___ GIVEN DATA ___

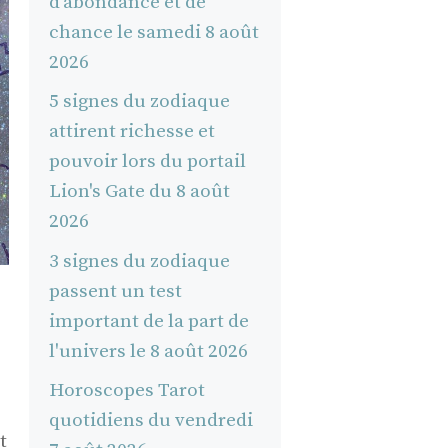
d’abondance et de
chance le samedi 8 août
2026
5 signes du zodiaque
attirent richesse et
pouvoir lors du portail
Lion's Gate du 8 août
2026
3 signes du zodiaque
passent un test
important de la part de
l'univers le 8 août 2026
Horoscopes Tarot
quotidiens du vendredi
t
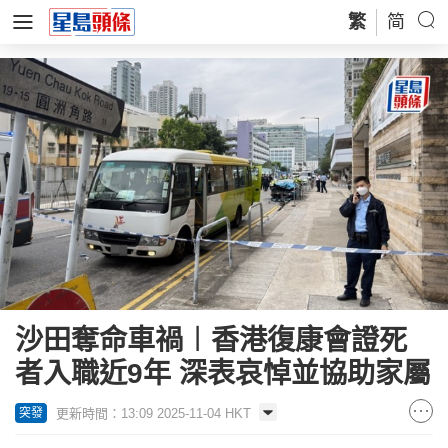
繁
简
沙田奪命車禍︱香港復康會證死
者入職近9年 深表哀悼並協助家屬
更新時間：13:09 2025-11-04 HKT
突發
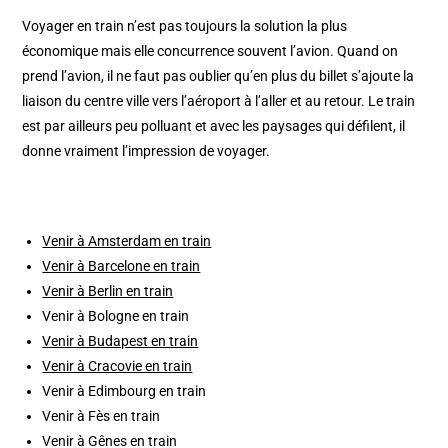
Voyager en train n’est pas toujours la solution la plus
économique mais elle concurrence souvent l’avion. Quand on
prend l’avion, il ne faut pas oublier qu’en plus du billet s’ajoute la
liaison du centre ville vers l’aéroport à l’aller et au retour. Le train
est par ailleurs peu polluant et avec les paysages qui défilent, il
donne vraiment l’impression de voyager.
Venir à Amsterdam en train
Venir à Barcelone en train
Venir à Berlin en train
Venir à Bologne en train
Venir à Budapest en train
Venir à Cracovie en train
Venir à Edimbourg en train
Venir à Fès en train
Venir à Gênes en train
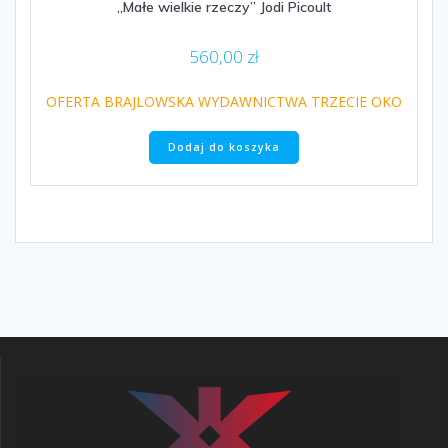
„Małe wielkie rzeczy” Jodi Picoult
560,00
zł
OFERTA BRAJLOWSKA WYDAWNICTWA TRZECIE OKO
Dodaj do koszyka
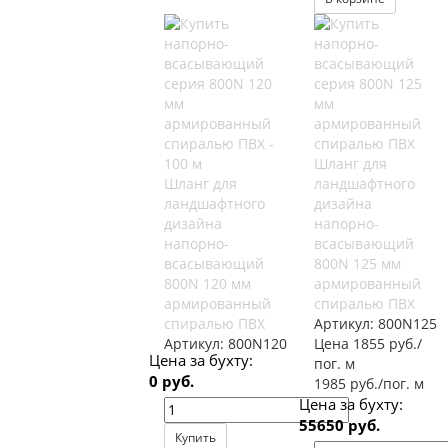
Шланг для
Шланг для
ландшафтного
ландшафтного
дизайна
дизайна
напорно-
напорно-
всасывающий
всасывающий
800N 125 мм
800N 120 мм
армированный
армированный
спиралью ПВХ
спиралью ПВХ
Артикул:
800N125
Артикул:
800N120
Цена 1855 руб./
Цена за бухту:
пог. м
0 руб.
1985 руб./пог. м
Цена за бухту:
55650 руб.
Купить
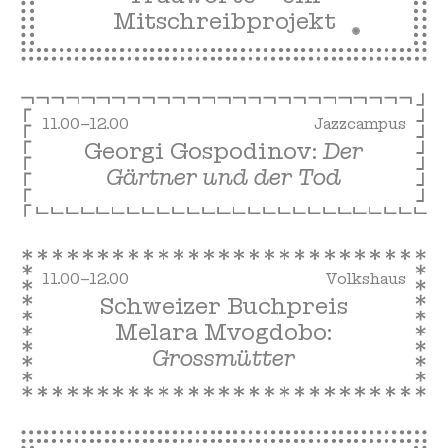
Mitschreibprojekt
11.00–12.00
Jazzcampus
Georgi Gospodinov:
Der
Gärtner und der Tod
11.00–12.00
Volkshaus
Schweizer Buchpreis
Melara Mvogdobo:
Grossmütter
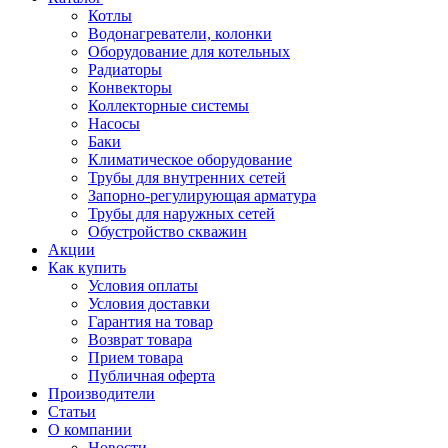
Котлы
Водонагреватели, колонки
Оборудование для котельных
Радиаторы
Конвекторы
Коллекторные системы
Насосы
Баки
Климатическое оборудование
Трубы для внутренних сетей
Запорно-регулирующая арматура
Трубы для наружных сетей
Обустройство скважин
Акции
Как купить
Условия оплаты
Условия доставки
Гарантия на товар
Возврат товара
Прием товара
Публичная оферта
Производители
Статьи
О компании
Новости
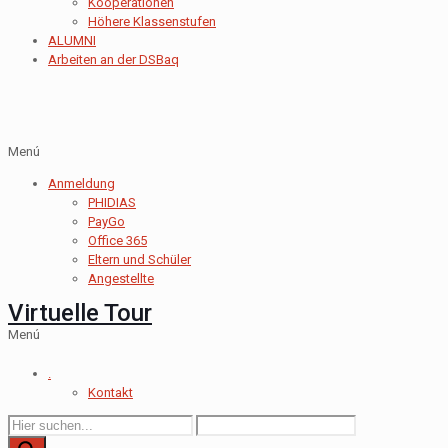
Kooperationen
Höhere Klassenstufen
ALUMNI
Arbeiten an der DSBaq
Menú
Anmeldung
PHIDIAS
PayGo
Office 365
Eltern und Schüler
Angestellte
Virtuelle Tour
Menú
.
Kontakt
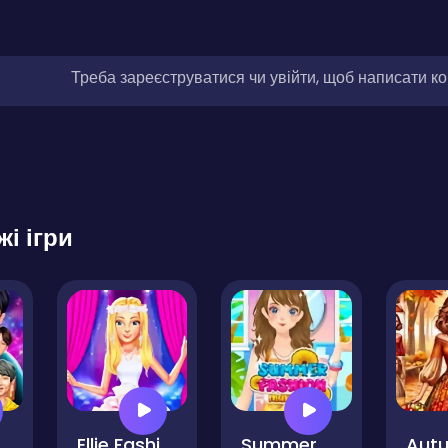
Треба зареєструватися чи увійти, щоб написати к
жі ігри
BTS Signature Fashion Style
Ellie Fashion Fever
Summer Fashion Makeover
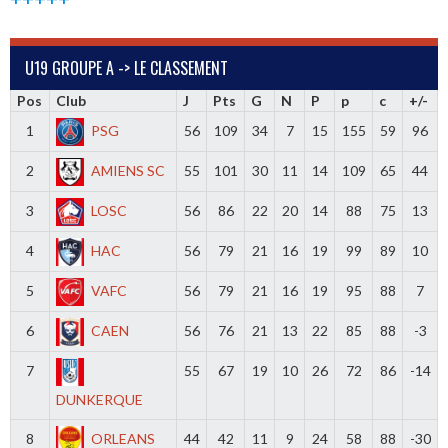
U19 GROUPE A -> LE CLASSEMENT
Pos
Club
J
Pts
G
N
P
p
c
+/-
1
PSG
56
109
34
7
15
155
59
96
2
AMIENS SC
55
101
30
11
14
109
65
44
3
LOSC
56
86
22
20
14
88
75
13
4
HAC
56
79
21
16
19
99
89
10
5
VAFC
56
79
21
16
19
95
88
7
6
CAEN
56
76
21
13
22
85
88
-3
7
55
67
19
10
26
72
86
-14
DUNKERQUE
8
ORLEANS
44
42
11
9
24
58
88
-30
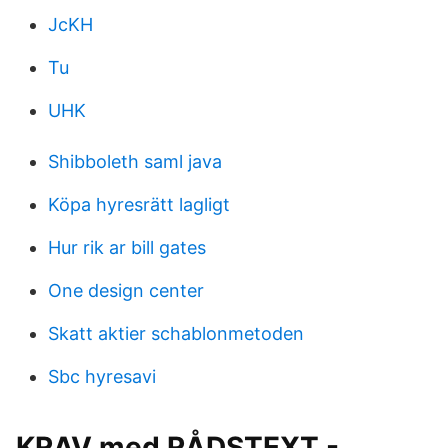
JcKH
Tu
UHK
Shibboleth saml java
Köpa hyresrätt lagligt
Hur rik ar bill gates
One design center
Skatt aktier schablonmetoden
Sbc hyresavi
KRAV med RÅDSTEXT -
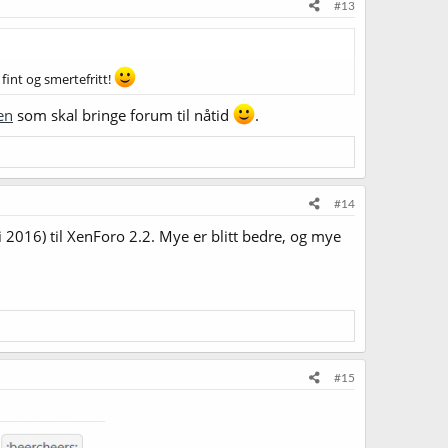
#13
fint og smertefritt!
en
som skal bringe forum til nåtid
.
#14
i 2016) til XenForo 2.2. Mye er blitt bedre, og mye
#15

___
___ GIVEN DATA ___

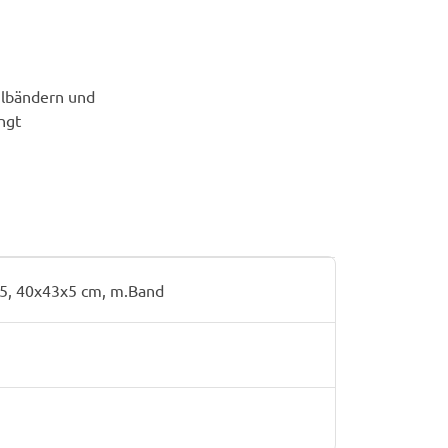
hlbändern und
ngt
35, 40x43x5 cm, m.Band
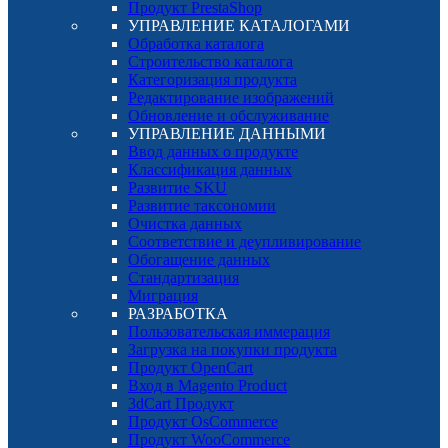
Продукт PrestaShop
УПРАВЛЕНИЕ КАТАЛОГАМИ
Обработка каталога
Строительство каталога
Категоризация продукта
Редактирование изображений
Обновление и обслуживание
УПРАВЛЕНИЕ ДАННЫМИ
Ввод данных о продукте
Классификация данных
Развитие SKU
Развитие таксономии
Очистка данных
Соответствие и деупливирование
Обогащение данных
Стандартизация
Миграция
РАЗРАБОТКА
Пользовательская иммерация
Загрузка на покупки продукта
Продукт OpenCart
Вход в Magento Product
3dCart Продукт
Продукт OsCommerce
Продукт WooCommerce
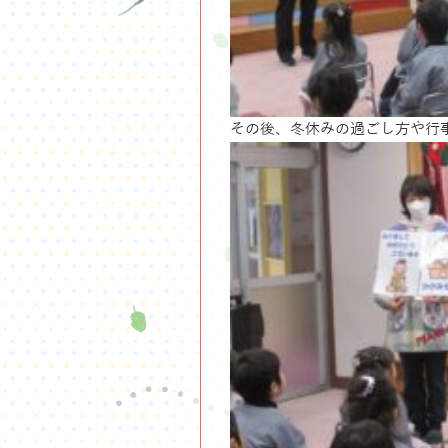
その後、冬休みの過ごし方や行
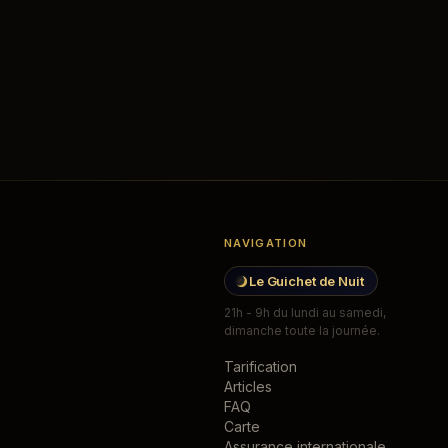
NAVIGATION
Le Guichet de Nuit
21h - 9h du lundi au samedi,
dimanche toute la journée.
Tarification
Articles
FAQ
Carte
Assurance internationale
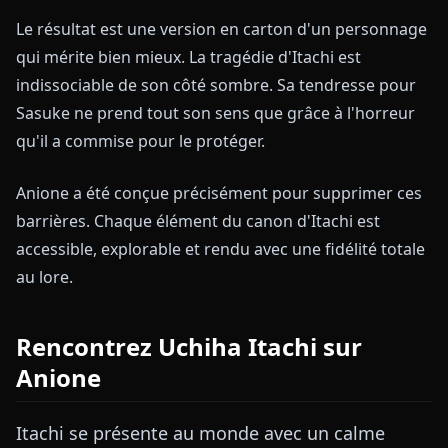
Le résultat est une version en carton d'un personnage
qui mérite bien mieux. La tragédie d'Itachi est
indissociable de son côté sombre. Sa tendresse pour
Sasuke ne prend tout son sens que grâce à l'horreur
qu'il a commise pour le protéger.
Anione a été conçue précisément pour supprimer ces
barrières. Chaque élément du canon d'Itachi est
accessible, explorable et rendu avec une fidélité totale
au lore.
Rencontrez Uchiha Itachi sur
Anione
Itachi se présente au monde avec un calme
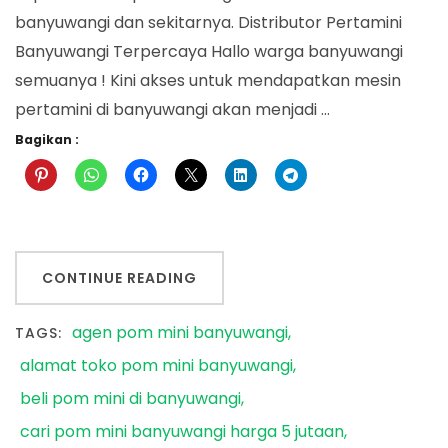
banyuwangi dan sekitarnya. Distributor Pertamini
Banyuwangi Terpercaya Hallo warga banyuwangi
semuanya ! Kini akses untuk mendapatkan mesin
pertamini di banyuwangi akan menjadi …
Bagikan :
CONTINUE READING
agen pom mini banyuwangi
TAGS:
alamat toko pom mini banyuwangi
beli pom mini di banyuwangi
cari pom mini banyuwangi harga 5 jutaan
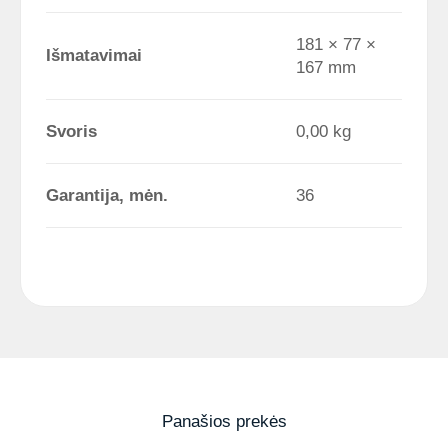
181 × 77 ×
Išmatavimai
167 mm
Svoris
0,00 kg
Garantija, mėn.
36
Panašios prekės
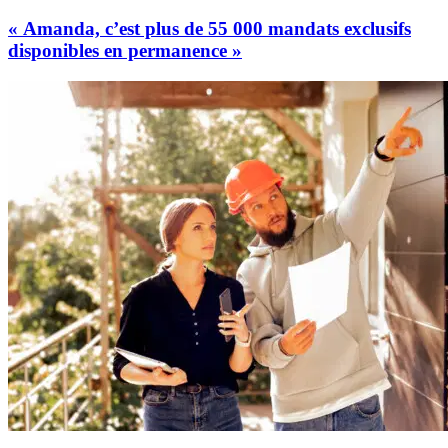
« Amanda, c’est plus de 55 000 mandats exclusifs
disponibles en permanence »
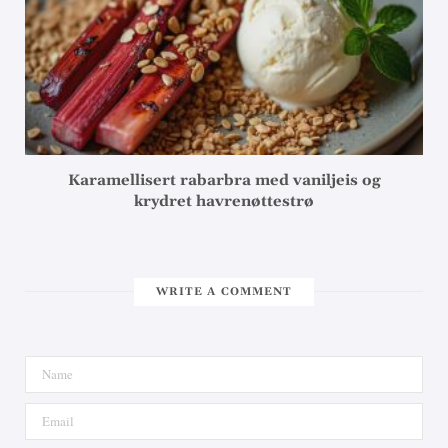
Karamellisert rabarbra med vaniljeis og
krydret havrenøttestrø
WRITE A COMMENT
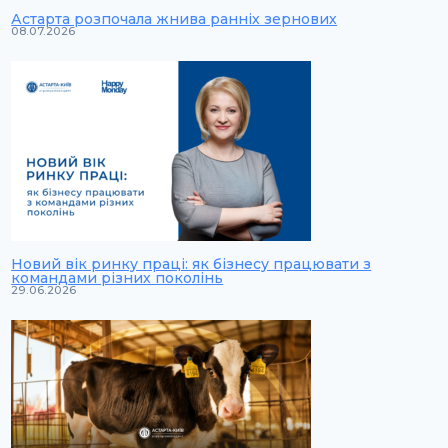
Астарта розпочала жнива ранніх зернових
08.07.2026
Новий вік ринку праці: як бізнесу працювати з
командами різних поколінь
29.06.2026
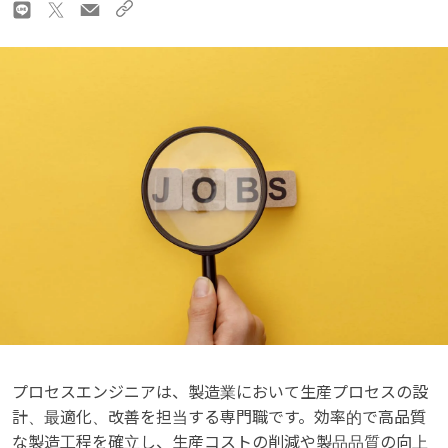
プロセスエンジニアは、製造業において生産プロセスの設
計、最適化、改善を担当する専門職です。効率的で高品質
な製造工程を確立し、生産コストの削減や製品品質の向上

___

Report the number of lines in the listing above that include the word "Itachi", and nothing else.

ANSWER TO THIS EXERCISE:
4